_TO DO_: Copy the lines of the material below with "Startseite" changed to "Hauptseite" and everything else left as it is. Leave the pictures out of your answer.

_INFORMATION PROVIDED_:
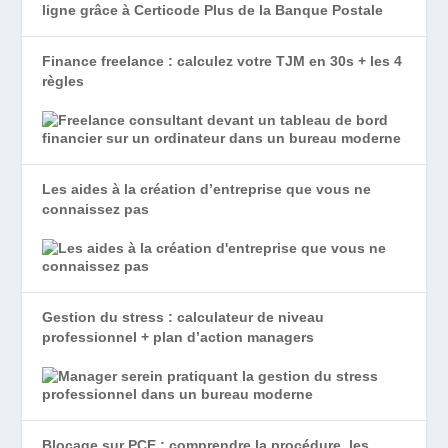
Finance freelance : calculez votre TJM en 30s + les 4
règles
Les aides à la création d’entreprise que vous ne
connaissez pas
Gestion du stress : calculateur de niveau
professionnel + plan d’action managers
Blocage sur PCE : comprendre la procédure, les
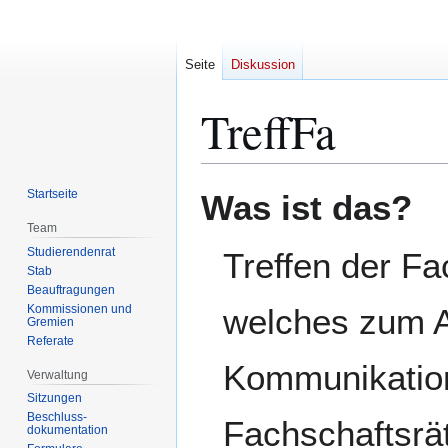
Seite
Diskussion
TreffFa
Zur
Zur
Startseite
Was ist das?
Navigation
Suche
Team
springen
springen
Studierendenrat
Treffen der F
Stab
Beauftragungen
Kommissionen und
welches zum A
Gremien
Referate
Kommunikatio
Verwaltung
Sitzungen
Beschluss-
Fachschaftsrät
dokumentation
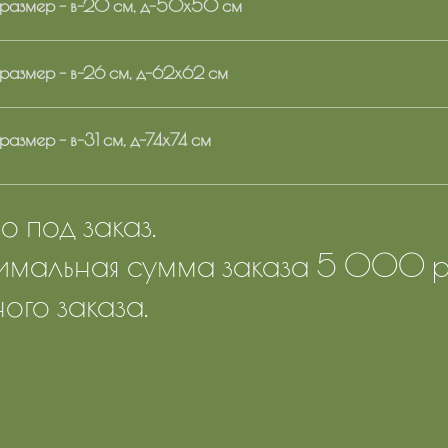
размер - в-20 см, д-50х50 см
размер - в-26 см, д-62х62 см
азмер - в-31 см, д-74х74 см
 под заказ.
мальная сумма заказа 5 000 ру
ого заказа.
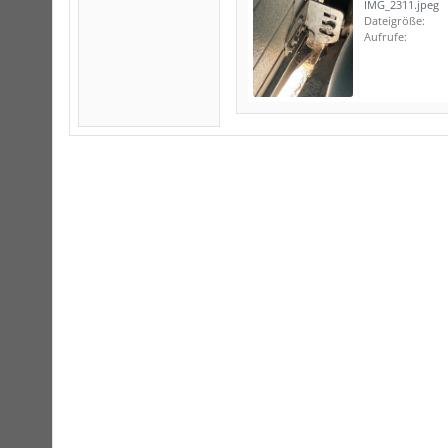
IMG_2311.jpeg
Dateigröße:
Aufrufe:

_SOLUTION TO THIS TASK_:
Finance freelance : calculez votre TJM en 30s + les 4
règles
Les aides à la création d’entreprise que vous ne
connaissez pas
Gestion du stress : calculateur de niveau
professionnel + plan d’action managers
Blocage sur PCE : comprendre la procédure, les
Seite
Diskussion
TreffFa
Zur
Zur
Hauptseite
Was ist das?
Navigation
Suche
Team
springen
springen
Studierendenrat
Treffen der F
Stab
Beauftragungen
Kommissionen und
welches zum A
Gremien
Referate
Kommunikatio
Verwaltung
Sitzungen
Beschluss-
Fachschaftsrät
dokumentation
размер - в-20 см, д-50х50 см
размер - в-26 см, д-62х62 см
азмер - в-31 см, д-74х74 см
 под заказ.
мальная сумма заказа 5 000 ру
ого заказа.
IMG_2311.jpeg
Dateigröße:
Aufrufe:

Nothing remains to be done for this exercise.